The bad blood between the Colorado Avalanche and Detroit Red Wings had been boiling over for some time. In fact, it dates back a full year.

The two teams had met in the 1996 Western Conference Finals and in game six, Avs right-winger Claude Lemieux hit Red Wings center Kris Draper from behind, driving the latter’s face into the boards. On the play, Draper suffered a broken jaw, a shattered cheek and an orbital bone that required reconstructive surgery.

“It sounds like if you’ve ever been to a baseball game for opening day in 30-degree and the ball hits the back and you hear the crack of the bat, it was the crack of his face,” Darren McCarty told Betway. “I’ll always remember that sound because I was right there.

“If Claude Lemieux would have apologized, if he would have shown remorse, yes, the hockey gods and the rules of the game would have played out, but probably not to the spectrum that it did, because he did not apologize.”

Despite the two teams having met three times in the following ’96-’97 season, the bad blood never boiled quite as it had on March 26, 1997.

Things were feisty in the first frame when Avs defenceman Brent Severyn and Red Wings rearguard Jamie Pushor dropped the mitts at the 4:45 mark, while Avs forward Rene Corbet and Red Wings forward Kirk Maltby fought at the 10:14 mark.

But it was in the final moments of the first when things escalated into a major brawl.

“Igor Larionov and Peter Forsberg decided that they’d had enough of each other, swatted each other around,” said McCarty. “I know Lemieux’s on the ice, Adam Foote grabs me, Shani (Brendan Shannahan) breaks his arms, I go searching, fade the linesman and when I pop out from fading the linesman, whose face do I see there that I’ve seen a million times?

“I pulled back and I did not leave anything to be desired.”

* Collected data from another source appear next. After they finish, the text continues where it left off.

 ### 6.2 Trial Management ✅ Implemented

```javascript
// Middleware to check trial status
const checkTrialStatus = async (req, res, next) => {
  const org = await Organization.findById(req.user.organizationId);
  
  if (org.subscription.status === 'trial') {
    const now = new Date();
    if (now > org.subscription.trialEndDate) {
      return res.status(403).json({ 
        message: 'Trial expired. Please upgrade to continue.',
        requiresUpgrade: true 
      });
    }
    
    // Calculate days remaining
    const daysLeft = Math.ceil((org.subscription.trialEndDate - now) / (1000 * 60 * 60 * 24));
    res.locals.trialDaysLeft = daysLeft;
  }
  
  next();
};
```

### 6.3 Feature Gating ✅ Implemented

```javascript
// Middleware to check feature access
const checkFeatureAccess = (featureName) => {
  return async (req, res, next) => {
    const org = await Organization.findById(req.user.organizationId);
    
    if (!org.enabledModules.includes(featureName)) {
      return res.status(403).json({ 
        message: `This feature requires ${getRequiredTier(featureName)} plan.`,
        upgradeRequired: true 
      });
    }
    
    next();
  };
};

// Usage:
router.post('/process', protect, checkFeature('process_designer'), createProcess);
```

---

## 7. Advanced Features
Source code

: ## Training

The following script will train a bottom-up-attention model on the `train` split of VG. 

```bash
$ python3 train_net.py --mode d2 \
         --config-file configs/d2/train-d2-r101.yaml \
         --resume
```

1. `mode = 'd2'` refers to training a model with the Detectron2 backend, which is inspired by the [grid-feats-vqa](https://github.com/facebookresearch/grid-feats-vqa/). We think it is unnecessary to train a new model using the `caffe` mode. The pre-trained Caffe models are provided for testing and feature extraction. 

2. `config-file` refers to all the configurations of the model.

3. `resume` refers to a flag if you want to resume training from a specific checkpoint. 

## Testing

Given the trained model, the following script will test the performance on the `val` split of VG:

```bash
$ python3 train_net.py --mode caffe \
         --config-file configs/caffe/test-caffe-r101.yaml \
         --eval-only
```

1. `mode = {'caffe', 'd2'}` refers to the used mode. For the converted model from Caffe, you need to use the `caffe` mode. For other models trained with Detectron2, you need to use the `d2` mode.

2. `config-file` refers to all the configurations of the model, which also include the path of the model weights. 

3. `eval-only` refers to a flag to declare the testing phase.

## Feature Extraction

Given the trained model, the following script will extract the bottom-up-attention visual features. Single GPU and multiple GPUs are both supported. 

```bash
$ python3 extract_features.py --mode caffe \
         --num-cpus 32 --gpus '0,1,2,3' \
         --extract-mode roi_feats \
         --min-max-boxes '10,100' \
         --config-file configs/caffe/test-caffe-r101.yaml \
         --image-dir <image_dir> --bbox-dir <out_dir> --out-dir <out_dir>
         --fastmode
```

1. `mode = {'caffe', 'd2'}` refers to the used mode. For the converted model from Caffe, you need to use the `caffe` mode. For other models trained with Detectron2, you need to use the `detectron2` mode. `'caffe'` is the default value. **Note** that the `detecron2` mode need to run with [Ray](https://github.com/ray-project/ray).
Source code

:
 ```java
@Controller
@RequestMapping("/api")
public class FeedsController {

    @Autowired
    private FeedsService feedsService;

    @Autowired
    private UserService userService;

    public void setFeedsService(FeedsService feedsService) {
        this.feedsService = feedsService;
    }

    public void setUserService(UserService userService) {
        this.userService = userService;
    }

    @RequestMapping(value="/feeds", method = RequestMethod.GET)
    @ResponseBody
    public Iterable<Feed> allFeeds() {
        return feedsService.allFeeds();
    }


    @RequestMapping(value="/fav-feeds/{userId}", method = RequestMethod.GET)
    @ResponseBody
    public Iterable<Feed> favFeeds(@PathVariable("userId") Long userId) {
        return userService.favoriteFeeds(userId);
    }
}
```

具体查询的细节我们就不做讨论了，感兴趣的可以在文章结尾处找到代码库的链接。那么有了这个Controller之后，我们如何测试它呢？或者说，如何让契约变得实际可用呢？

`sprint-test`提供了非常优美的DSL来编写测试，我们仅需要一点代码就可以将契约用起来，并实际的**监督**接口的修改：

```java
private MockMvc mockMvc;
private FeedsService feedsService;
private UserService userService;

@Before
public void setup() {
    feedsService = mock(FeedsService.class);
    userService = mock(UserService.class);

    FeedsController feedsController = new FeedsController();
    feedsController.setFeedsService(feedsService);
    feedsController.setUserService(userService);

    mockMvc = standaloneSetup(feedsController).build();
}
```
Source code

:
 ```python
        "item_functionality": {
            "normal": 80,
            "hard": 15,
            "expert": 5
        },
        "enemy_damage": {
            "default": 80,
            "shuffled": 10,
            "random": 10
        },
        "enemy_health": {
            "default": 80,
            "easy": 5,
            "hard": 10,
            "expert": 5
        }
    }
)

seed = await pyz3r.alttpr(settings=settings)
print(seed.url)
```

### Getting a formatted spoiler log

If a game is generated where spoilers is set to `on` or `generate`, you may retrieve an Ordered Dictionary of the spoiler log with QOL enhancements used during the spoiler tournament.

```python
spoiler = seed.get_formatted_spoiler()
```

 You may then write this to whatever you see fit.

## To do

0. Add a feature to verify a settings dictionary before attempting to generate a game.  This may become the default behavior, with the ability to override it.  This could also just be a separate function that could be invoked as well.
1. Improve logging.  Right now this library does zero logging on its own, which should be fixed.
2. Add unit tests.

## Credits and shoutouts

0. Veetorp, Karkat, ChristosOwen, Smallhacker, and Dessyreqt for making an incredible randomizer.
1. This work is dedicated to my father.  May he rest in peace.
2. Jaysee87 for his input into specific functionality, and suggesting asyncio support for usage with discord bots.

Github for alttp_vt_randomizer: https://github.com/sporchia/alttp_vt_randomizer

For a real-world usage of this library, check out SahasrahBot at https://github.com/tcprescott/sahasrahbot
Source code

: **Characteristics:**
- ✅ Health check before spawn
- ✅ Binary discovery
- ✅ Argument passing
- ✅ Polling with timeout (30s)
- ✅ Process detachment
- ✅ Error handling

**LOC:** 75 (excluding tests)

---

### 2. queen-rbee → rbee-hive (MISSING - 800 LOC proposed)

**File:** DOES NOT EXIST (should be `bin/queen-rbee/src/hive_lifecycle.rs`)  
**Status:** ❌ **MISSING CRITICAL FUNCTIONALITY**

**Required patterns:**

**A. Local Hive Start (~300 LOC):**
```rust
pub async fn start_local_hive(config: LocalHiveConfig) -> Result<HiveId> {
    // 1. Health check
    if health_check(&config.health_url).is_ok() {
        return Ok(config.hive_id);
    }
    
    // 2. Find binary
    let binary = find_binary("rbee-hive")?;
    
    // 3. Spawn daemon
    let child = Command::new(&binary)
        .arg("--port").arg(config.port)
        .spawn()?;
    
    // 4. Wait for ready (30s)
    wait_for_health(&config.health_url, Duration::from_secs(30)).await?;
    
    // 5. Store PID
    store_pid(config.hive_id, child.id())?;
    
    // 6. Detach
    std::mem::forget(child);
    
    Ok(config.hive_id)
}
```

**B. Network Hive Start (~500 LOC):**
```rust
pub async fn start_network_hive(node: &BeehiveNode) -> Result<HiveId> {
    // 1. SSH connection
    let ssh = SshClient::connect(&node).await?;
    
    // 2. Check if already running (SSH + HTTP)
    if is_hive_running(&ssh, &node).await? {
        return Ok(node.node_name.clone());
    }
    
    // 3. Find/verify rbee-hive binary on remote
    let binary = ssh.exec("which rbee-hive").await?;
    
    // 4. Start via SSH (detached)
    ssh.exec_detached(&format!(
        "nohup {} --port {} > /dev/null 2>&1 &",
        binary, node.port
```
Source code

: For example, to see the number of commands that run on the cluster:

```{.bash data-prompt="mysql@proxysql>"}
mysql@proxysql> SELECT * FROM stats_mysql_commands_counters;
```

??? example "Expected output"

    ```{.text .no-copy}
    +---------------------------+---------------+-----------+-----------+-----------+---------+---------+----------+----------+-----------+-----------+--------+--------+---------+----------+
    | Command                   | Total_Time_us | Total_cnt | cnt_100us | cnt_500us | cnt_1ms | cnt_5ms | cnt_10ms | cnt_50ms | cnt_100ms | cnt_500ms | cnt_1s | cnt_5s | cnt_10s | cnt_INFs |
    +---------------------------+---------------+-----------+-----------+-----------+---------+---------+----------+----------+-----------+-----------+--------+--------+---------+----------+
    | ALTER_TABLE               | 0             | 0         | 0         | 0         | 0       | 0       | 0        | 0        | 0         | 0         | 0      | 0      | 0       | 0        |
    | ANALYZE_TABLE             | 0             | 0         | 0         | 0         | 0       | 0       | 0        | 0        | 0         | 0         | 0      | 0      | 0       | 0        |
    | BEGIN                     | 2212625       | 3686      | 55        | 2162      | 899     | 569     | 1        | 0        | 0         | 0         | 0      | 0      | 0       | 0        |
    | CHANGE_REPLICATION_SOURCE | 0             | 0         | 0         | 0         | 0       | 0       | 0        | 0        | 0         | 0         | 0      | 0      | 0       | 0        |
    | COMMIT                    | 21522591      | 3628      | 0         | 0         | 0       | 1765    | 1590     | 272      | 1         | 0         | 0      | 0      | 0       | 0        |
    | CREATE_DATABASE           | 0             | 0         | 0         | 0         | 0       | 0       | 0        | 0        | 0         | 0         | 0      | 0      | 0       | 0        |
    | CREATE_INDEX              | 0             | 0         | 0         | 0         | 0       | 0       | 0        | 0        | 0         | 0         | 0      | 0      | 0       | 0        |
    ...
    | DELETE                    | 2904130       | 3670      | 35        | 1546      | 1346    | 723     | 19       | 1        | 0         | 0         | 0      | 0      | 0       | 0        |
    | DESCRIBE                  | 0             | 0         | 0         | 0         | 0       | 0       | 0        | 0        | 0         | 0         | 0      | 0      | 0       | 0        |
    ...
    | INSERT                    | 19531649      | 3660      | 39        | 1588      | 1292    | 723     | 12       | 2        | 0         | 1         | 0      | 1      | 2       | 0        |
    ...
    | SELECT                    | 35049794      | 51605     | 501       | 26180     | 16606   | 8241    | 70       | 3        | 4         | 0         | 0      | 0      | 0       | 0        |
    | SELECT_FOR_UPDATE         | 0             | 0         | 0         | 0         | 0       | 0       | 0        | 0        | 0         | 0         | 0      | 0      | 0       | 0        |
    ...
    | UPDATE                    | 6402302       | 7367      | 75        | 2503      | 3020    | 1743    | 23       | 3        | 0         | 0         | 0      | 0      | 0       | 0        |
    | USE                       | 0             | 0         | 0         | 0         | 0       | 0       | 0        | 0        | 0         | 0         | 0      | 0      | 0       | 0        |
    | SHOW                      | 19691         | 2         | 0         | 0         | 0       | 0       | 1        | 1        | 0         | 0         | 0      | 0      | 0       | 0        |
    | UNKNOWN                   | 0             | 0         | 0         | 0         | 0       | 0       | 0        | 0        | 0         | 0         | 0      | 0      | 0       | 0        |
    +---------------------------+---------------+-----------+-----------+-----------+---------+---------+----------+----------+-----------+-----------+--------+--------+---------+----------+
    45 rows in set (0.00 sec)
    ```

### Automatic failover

McCarty caught Lemieux with a devastating right hand, sending him to the ice quickly. As the latter dropped to the ice, McCarty kept swinging eventually pulling him towards the boards at the Red Wings bench, where he delivered a few knees to Lemieux’s head for good measure.

“I’m trying to beat the snot out of Lemieux while he’s on the ice, and I can’t right?” said McCarty. “So I took him and I took his head and I smashed it as hard as I could into the boards. To this day, he’s got a four-inch mark on his forehead so when he looks in the mirror, it reminds him not to be an idiot. That’s not me, that’s karma.

“People say they call it the turtle photo and said he turtled, he didn’t turtle,” said McCarty. “Claude even said he was knocked out. He said that’s the hardest he’s ever been hit.”

Through it all, McCarty was only penalized four minutes for roughing. And when it came down to the end of regulation, both teams were tied at five.

Thirty-nine seconds into overtime, it was none other than McCarty scoring the game-winning goal.